Dimensions: Image size and aspect ratio
How width and height affect generation quality, with architecture-specific limits and aspect ratio guidance.
Introduction
The width and height parameters define the canvas size of your generated image. Beyond resolution, these values determine the aspect ratio, which directly influences composition, framing, and how the model distributes visual elements across the output.
Aspect ratios
The ratio between width and height shapes how the model composes the scene:
- Square (1:1), 1024 × 1024: General-purpose. Works well for portraits, product shots, and social media.
- Portrait (taller than wide), 768 × 1024, 832 × 1216: Better results for character portraits and full-body shots. The vertical space encourages the model to compose along a vertical axis.
- Landscape (wider than tall), 1024 × 768, 1216 × 832: Ideal for scenic views, environments, and panoramic compositions.
- Ultra-wide, 1536 × 640, 1792 × 512: For banners, cinematic shots, and panoramas.
A floating island with waterfalls spilling into the sky, surrounded by colorful clouds and giant birds, under a vibrant sunset, ultra-wide cinematic shot
The model adapts its composition to fill the canvas. A landscape prompt in a portrait frame will stack elements vertically, while the same prompt in landscape will spread them horizontally. Choosing the right ratio before generating is often more effective than cropping afterwards.
Request structure
Width and height are passed at the top level of your generation request. Values must be multiples of 8 (or 16 for FLUX models).
[
{
"taskType": "imageInference",
"model": "civitai:101055@128078",
"positivePrompt": "A floating island with waterfalls and colorful clouds",
"width": 1216,
"height": 832,
"steps": 30
}
]Architecture limits
Each model architecture has specific dimension constraints. Generating within the trained resolution range produces the best results, since models learn visual patterns at specific scales.

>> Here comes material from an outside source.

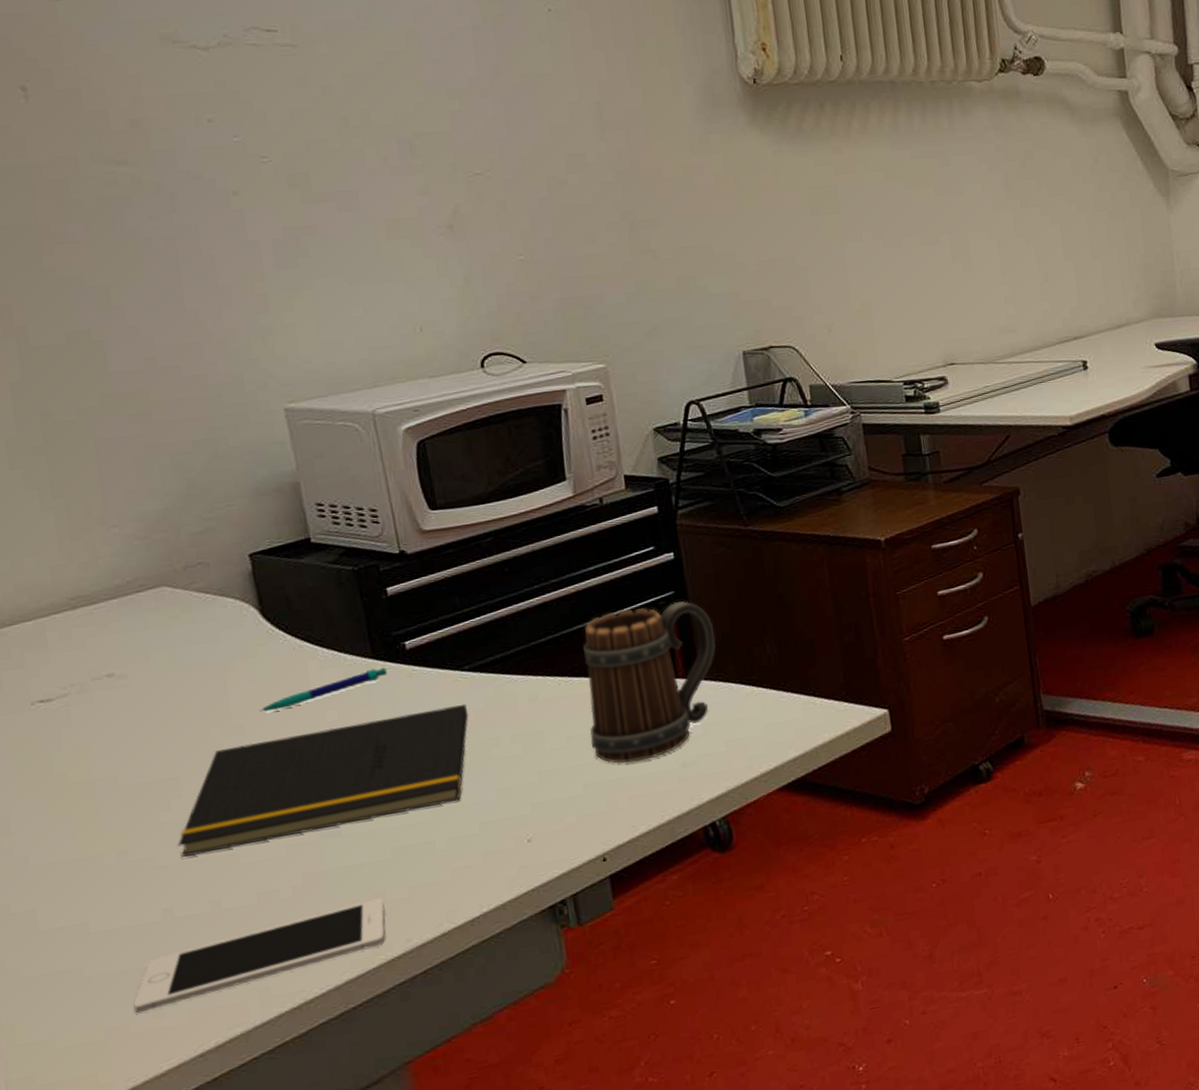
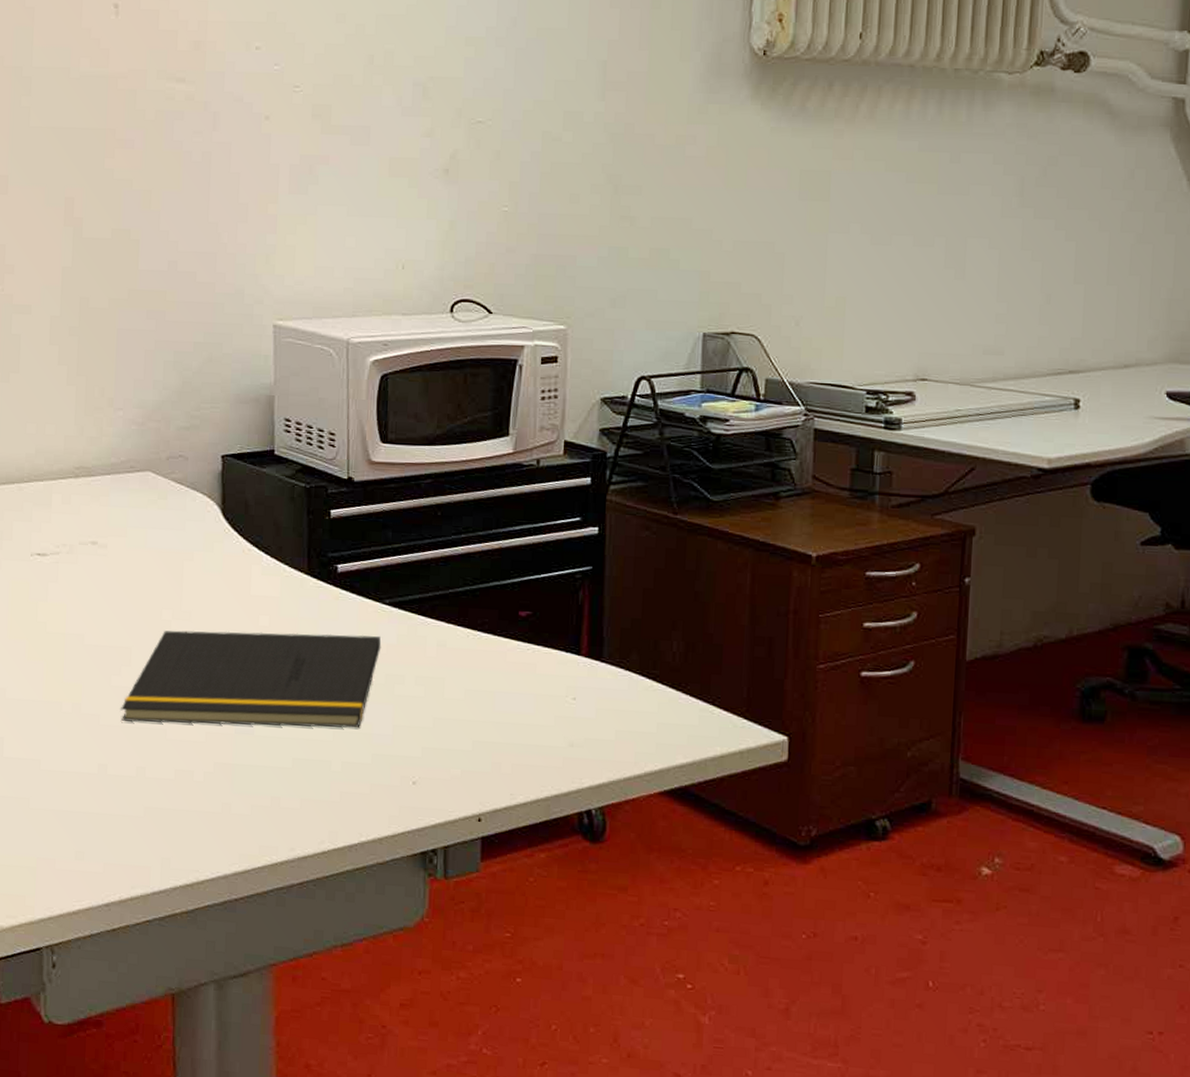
cell phone: present [133,898,385,1014] -> none [62,802,278,852]
pen: present [260,667,387,712] -> none [206,584,317,605]
mug: present [583,601,716,764] -> none [487,575,625,731]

| Architecture | Range | Multiple of | Trained at | Notes |
|---|---|---|---|---|
| SD 1.5 | 128–1024 | 8 | 512 × 512 | Best quality at 512. Higher resolutions can produce duplicated subjects |
| SDXL | 128–2048 | 8 | 1024 × 1024 | Optimized for 1024. Good quality up to 1536 |
| FLUX | 128–2048 | 16 | 1024 × 1024 | Flexible architecture, handles various resolutions well |
| Z-Image | 128–2048 | 16 | 1024 × 1024 | Flow-matching architecture from Alibaba |
Generating outside a model's trained resolution can produce artifacts. SD 1.5 at 1024 × 1024 often generates duplicated or merged subjects (two heads, repeated objects). If you need higher resolution output, generate at the model's native resolution and then upscale the result.
Dimensions in image-to-image
When using image-to-image or outpainting , you can set output dimensions that differ from the source image. This forces the model to recompose the scene to fit the new canvas:
- Same aspect ratio, different size (512 × 512 → 1024 × 1024): Uniform scaling. Generally produces good results since no recomposition is needed.

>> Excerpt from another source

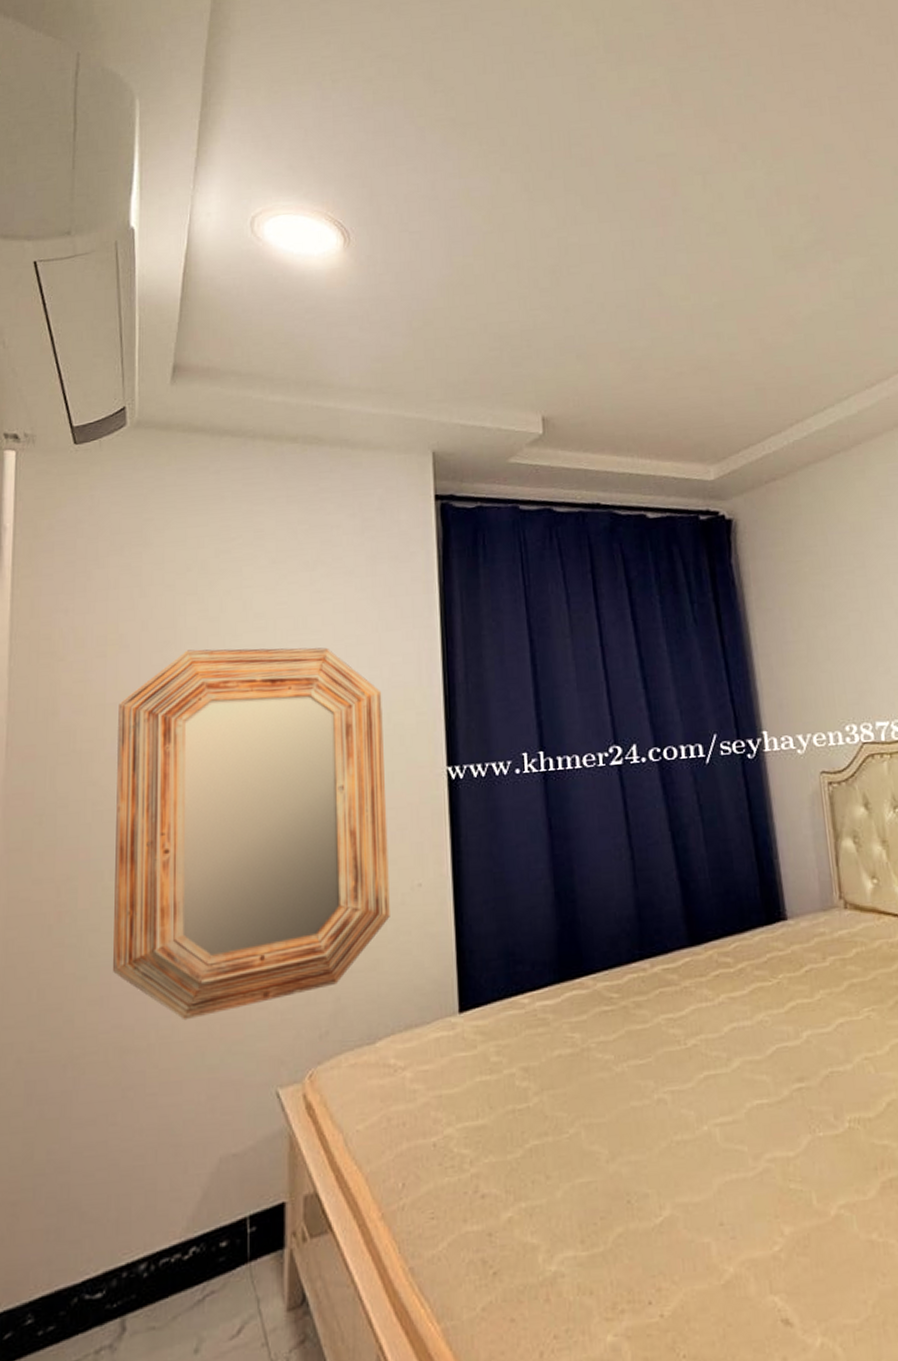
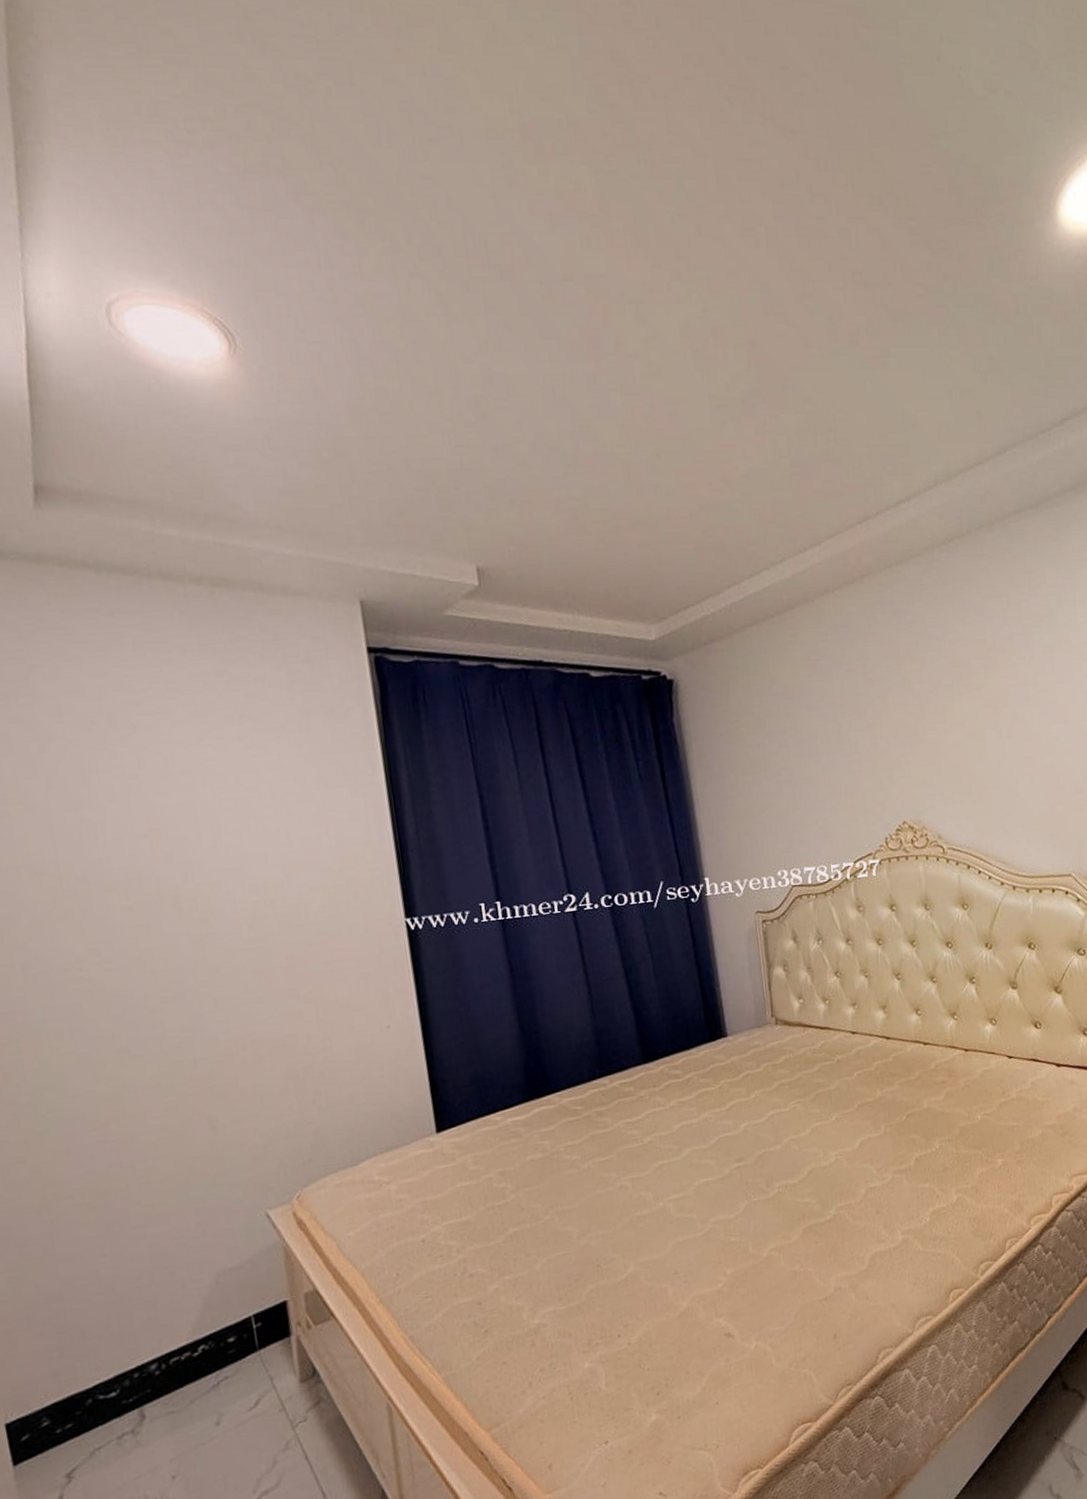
home mirror: present [113,647,390,1021] -> none [34,805,361,1161]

- Different aspect ratio (1024 × 1024 → 1536 × 768): The model must decide how to redistribute content, potentially stretching elements or generating new content to fill the expanded dimension. Use a higher
strengthvalue (0.8+) to give the model enough freedom to recompose naturally.
For controlled expansion in a specific direction, outpainting is often a better choice than changing dimensions in image-to-image, since it preserves the original content and only generates new content in the expanded area.
Tips
- Match your model's trained resolution. Generate at 512 for SD 1.5, 1024 for SDXL and FLUX. Going outside this range is possible but costs quality.
- Generate small, upscale later. For high-resolution output, it's more efficient and higher quality to generate at native resolution and use upscaling to increase the size afterwards.
- Choose aspect ratio before generating. Cropping a square image into landscape loses content. Generating in the target ratio from the start lets the model compose for that shape.
- Use multiples of 64 for safe values. While the minimum multiple varies by architecture (8 or 16), using multiples of 64 (512, 768, 1024, 1280) ensures compatibility across all models.
- Consider aspect ratio for the subject. Portraits work better in vertical frames, landscapes in horizontal. Let the content dictate the ratio rather than defaulting to square.